City adopts new standards for metal buildings

By Tonya Garner: CNJ staff writer

The idea is to improve the appearance of Clovis.

The means is upsetting to at least one city official.

In a Nov. 3 meeting, city commissioners approved the adoption of an ordinance that will mandate the minimum design standards and guidelines for metal buildings. The vote was 7-1.

City Inspector Pete Wilt introduced the ordinance on Oct. 6 with little discussion among the commissioners.

Wilt said the main purpose of the new ordinance is “aesthetic.”

“I know the entrances to Clovis are not the best,” Wilt said. “But we are working to improve Clovis however we can.”

According to the ordinance, the only metal buildings affected are ones facing arterial or collector streets. Arterial streets are defined as a main road or channel with many branches. Examples of Clovis arterial streets are 21st, Prince and Thornton streets. Commerce and Sycamore streets are considered collector streets. Collector streets differ from arterial streets by having a wider right-of-way, Wilt said.

Commissioner Robert Sandoval cast the lone vote against the ordinance.

“I was not elected to tell people how they should paint or design their buildings,” Sandoval said. “As long as it’s safe and neighbors are not complaining then I see no problem.”

Sandoval said he represents the “poorest” district in Clovis and he is concerned the ordinance is sending the wrong message to prospective business owners. “Small businesses are struggling as it is,” Sandoval said. “I just don’t think we should tell them what kind of building they can use if it’s safe.”

Sandoval said he feels the adoption of this ordinance will not be good for the economic development of Clovis.

Wilt said all existing metal buildings are considered “grandfathered in” and building owners would not be required to make any changes unless they construct an addition equal to 50 percent of the gross floor area.

Wilt urged area residents to call his office with questions regarding the new ordinance.

Under the ordinance, new metal structures will be required to have an overhang that extends at least a foot over the sidewall and must include gutters and down spouts.

The buildings will also be required to feature full stucco or a 35 percent brick or stone overlay on any side adjacent to arterial and collector streets.

Wilt said the ordinance will also promote a variety of building designs by prohibiting repetitive facades.

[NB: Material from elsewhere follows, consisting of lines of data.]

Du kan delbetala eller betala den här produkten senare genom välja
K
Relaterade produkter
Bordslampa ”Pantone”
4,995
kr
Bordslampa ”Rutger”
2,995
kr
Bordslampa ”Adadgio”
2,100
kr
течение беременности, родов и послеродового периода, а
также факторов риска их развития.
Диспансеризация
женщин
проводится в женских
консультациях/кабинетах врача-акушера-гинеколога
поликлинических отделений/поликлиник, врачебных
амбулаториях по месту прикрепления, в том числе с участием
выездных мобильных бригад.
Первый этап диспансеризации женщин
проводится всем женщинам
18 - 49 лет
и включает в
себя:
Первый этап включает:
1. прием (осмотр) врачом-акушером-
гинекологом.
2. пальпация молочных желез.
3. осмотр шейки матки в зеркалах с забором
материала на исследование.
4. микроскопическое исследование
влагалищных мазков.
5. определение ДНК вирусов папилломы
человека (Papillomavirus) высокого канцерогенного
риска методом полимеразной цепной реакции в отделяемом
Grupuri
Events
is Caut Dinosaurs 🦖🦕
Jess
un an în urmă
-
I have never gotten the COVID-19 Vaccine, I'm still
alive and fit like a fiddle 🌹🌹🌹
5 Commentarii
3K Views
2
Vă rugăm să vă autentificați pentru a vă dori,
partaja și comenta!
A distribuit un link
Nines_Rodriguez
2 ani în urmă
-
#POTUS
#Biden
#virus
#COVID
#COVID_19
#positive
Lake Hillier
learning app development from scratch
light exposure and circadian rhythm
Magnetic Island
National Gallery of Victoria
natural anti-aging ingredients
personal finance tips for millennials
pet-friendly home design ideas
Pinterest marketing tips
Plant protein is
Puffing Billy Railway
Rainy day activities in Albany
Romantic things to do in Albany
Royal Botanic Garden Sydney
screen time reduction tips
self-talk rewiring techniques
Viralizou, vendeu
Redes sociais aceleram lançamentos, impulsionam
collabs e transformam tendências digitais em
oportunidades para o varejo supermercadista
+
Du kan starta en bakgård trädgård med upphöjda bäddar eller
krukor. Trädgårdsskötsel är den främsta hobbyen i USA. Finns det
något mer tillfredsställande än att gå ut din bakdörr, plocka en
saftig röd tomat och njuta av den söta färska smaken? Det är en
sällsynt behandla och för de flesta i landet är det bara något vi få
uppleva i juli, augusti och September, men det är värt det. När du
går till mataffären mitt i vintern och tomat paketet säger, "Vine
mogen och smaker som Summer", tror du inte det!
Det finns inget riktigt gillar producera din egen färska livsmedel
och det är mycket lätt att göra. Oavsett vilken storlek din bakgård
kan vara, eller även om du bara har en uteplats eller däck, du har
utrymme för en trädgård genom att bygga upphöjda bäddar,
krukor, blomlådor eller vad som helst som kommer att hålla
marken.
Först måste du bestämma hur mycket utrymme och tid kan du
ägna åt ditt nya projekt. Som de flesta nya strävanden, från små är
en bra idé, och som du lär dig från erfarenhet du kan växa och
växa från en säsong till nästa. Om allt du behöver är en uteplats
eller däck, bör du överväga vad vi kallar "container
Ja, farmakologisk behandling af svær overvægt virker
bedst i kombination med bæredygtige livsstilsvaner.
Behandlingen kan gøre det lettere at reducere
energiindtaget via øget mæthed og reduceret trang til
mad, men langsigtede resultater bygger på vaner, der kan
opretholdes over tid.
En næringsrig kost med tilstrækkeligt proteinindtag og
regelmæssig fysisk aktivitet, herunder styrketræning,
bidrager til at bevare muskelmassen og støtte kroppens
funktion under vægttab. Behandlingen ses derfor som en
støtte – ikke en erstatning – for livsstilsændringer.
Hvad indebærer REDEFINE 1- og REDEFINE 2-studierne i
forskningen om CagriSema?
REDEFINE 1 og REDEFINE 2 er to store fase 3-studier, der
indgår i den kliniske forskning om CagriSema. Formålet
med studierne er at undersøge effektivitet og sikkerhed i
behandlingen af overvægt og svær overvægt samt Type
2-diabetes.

Buildings that sit side-by-side will be required to differ from each other in at least four out of eight possible ways. The options include surface material — such as stucco or brick — color of building, reversed floor plans, style of the roof, building height, location and shape of windows and doors, differences in porches or walls, or variation in the building’s distance from the curb.

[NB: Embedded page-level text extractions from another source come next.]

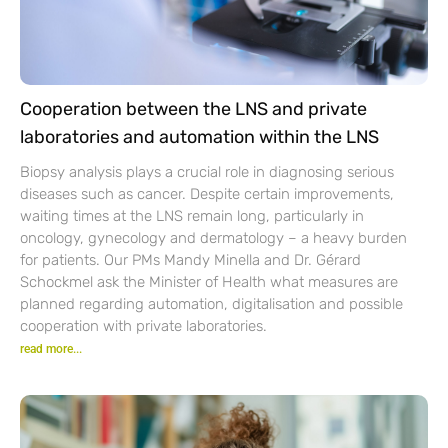
Cooperation between the LNS and private
laboratories and automation within the LNS
Biopsy analysis plays a crucial role in diagnosing serious
diseases such as cancer. Despite certain improvements,
waiting times at the LNS remain long, particularly in
oncology, gynecology and dermatology – a heavy burden
for patients. Our PMs Mandy Minella and Dr. Gérard
Schockmel ask the Minister of Health what measures are
planned regarding automation, digitalisation and possible
cooperation with private laboratories.
read more...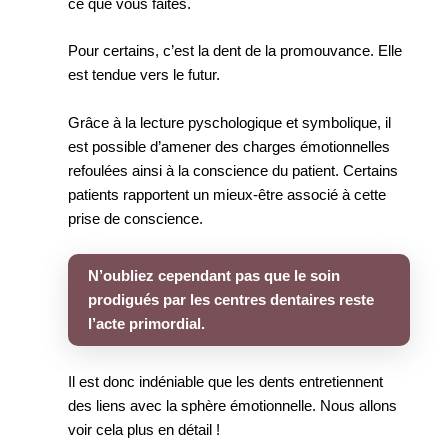
ce que vous faites.
Pour certains, c’est la dent de la promouvance. Elle
est tendue vers le futur.
Grâce à la lecture pyschologique et symbolique, il
est possible d’amener des charges émotionnelles
refoulées ainsi à la conscience du patient. Certains
patients rapportent un mieux-être associé à cette
prise de conscience.
N’oubliez cependant pas que le soin
prodigués par les centres dentaires reste
l’acte primordial.
Il est donc indéniable que les dents entretiennent
des liens avec la sphère émotionnelle. Nous allons
voir cela plus en détail !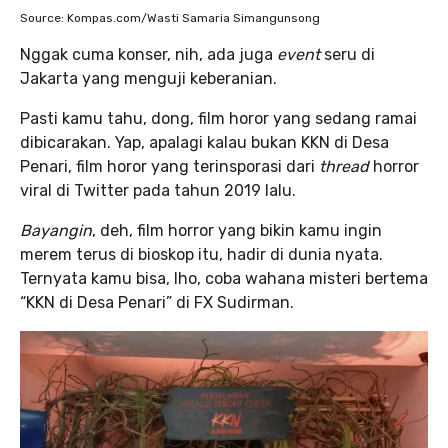
Source: Kompas.com/Wasti Samaria Simangunsong
Nggak cuma konser, nih, ada juga
event
seru di
Jakarta yang menguji keberanian.
Pasti kamu tahu, dong, film horor yang sedang ramai
dibicarakan. Yap, apalagi kalau bukan KKN di Desa
Penari, film horor yang terinsporasi dari
thread
horror
viral di Twitter pada tahun 2019 lalu.
Bayangin
, deh, film horror yang bikin kamu ingin
merem terus di bioskop itu, hadir di dunia nyata.
Ternyata kamu bisa, lho, coba wahana misteri bertema
“KKN di Desa Penari” di FX Sudirman.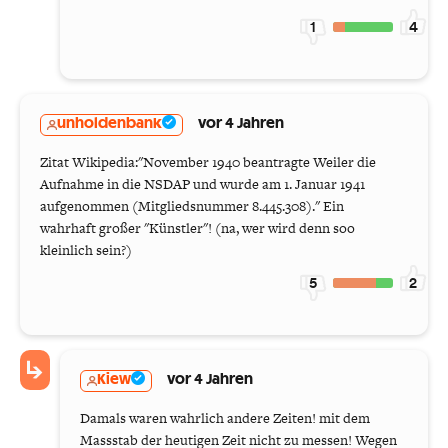
1
4
unholdenbank
vor 4 Jahren
Zitat Wikipedia:"November 1940 beantragte Weiler die
Aufnahme in die NSDAP und wurde am 1. Januar 1941
aufgenommen (Mitgliedsnummer 8.445.308)." Ein
wahrhaft großer "Künstler"! (na, wer wird denn soo
kleinlich sein?)
5
2
Kiew
vor 4 Jahren
Damals waren wahrlich andere Zeiten! mit dem
Massstab der heutigen Zeit nicht zu messen! Wegen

Wilt said additional costs to new business owners who plan to construct a metal building will be minimal. “I have looked at the cost of materials,” Wilt said. “and it should not be an issue.”

Clovis Mayor David Lansford said he is a supporter of the ordinance.

“Its (the ordinance) intent is to maintain the visual quality of neighborhoods,” Lansford said. “It will protect property interest.”

The ordinance will apply to all buildings permitted after next Monday.